- Interactive map of Promyshlenny
- Promyshlenny Location of Promyshlenny Promyshlenny Promyshlenny (Komi Republic)
- Coordinates: 67°37′N 63°55′E﻿ / ﻿67.617°N 63.917°E
- Country: Russia
- Federal subject: Komi Republic
- Urban-type settlement administrative territorySelsoviet: Vorgashor Urban-Type Settlement Administrative Territory
- Founded: 1956

Population (2010 Census)
- • Total: 0
- • Estimate (2021): 0 )

Administrative status
- • Subordinated to: Town of republic significance of Vorkuta

Municipal status
- • Urban okrug: Vorkuta Urban Okrug
- Time zone: UTC+3 (MSK )
- Postal code: 169932
- OKTMO ID: 87710000086

= Promyshlenny, Komi Republic =

Promyshlenny (Промы́шленный) is an abandoned urban locality (an urban-type settlement) under the administrative jurisdiction of the town of republic significance of Vorkuta in the Komi Republic, Russia. It had no recorded population as of the 2010 Census.

+ + + +

◆ **Explore the material**:
a: According to the Promyshlenny entry, in what year was Promyshlenny founded?
b: State whether each of these statements agrees with the Promyshlenny entry, answering yes or no and quoting the words that decide it: (i) Promyshlenny lies in the Komi Republic. (ii) Promyshlenny had a recorded population of several hundred in the 2010 Census. (iii) Promyshlenny is in the UTC+5 time zone.
c: Resume the Promyshlenny entry after its last sentence.
The rows are not needed for anything here.

Data items
+ + + +

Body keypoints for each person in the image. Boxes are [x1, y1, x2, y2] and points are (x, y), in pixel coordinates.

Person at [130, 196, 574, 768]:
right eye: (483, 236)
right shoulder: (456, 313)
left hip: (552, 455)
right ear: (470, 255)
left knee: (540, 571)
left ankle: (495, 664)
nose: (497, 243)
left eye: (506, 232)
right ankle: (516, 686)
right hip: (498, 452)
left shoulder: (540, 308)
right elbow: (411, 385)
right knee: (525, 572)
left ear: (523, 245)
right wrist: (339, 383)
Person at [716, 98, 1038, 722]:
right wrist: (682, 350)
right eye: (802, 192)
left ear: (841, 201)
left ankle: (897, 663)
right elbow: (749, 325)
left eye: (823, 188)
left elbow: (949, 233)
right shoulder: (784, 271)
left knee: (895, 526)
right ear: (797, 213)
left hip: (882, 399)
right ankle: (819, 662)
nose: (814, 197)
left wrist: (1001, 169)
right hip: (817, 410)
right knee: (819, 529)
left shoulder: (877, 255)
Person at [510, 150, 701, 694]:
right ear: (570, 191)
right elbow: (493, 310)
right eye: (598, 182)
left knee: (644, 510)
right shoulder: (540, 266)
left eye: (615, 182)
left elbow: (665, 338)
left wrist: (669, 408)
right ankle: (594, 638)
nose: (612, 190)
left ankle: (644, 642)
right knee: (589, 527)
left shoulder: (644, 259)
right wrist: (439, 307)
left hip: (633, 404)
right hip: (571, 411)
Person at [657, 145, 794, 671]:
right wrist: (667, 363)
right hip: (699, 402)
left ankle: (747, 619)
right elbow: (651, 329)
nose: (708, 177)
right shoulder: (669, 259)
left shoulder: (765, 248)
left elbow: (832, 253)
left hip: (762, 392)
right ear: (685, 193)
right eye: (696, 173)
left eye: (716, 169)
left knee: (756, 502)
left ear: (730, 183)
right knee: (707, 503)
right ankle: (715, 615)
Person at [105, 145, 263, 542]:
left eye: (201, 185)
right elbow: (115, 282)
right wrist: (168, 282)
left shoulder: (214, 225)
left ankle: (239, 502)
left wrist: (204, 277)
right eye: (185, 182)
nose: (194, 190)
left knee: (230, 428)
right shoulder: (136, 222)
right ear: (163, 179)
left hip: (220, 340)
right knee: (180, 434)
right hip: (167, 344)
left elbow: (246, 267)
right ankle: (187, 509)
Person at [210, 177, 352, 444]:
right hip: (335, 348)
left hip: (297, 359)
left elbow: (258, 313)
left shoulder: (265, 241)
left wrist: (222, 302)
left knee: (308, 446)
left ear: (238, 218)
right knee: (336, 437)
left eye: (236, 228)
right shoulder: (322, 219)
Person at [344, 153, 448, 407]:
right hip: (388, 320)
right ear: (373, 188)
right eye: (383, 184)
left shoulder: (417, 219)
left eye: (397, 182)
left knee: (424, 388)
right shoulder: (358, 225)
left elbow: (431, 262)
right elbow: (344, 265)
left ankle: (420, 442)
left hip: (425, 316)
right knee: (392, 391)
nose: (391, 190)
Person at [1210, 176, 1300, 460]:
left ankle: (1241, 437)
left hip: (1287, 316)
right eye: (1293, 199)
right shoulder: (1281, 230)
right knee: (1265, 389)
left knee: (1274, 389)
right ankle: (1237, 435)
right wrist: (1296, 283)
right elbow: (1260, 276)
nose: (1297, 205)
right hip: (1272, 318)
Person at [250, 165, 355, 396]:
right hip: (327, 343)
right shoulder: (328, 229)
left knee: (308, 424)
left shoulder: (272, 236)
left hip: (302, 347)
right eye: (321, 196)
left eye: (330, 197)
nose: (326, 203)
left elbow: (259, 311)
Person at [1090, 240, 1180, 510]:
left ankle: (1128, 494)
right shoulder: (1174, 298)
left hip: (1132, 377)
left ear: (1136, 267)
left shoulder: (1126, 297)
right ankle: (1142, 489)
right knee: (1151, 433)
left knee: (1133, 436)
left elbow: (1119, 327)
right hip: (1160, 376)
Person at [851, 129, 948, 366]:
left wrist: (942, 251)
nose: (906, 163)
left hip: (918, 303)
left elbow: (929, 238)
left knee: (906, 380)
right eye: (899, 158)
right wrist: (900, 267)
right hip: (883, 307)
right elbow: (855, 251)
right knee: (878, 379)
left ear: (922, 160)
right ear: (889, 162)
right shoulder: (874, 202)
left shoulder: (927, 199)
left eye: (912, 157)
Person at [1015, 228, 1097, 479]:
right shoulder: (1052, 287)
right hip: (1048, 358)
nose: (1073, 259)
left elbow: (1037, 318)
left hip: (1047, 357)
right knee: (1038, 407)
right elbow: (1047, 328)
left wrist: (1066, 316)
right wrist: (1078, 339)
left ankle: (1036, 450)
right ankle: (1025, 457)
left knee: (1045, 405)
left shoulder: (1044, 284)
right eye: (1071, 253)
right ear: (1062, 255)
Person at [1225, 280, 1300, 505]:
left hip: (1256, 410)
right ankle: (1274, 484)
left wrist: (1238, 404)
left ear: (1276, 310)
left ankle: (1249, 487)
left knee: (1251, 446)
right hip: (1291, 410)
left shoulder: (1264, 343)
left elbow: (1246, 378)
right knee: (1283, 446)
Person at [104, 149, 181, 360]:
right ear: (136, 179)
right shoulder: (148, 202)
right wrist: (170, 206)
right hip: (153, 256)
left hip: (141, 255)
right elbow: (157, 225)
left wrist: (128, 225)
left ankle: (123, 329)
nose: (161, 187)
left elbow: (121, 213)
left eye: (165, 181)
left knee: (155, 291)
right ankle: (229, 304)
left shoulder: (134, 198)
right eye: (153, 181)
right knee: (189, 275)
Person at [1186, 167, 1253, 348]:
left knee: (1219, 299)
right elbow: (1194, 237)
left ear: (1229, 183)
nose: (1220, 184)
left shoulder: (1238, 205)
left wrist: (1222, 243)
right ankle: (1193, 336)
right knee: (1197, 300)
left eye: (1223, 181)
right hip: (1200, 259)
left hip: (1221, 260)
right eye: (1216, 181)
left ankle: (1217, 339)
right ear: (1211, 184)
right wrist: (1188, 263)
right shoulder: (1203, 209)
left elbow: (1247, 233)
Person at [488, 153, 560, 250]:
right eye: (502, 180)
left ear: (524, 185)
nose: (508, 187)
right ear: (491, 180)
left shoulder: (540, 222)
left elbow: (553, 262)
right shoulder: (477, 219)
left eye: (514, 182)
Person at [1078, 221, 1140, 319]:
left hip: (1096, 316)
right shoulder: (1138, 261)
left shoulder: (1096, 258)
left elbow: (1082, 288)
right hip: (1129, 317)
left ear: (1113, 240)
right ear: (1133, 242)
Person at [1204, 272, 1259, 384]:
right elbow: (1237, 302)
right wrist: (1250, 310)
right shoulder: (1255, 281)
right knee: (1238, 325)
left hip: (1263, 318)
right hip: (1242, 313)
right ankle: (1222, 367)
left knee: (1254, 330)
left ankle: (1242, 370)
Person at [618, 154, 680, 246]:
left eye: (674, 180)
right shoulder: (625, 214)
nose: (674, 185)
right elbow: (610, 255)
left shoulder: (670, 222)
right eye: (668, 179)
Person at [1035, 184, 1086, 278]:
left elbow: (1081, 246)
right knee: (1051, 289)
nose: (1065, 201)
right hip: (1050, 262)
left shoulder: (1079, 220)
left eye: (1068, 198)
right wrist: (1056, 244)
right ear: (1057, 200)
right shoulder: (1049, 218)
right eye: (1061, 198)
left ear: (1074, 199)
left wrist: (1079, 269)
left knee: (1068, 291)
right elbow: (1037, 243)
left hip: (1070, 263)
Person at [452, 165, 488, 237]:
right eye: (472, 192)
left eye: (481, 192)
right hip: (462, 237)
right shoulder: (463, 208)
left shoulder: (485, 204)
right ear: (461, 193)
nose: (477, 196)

+ + + +

◆ **Answers by task**:
a: 1956

b:
(i) Yes: "Federal subject: Komi Republic"
(ii) No: "It had no recorded population as of the 2010 Census."
(iii) No: "Time zone: UTC+3"

c:
==History==
Promyshlenny was established in 1956 as a mining community in relation to the "Tsentralnoy" and "Promyshlennoy" coal mines. The housing was built by convicts who worked at the mines. A major underground explosion in 1998 killed 23 miners and closed the mines. This led to a rapid economic decline and as a consequence the authorities decided to resettle the population elsewhere. The population prior to the explosion was a little over 1,000 people.

==Administrative and municipal status==
Within the framework of administrative divisions, the urban-type settlement of Promyshlenny is subordinated to Vorgashor Urban-Type Settlement Administrative Territory, which is itself subordinated to the town of republic significance of Vorkuta. Within the framework of municipal divisions, Promyshlenny is a part of Vorkuta Urban Okrug.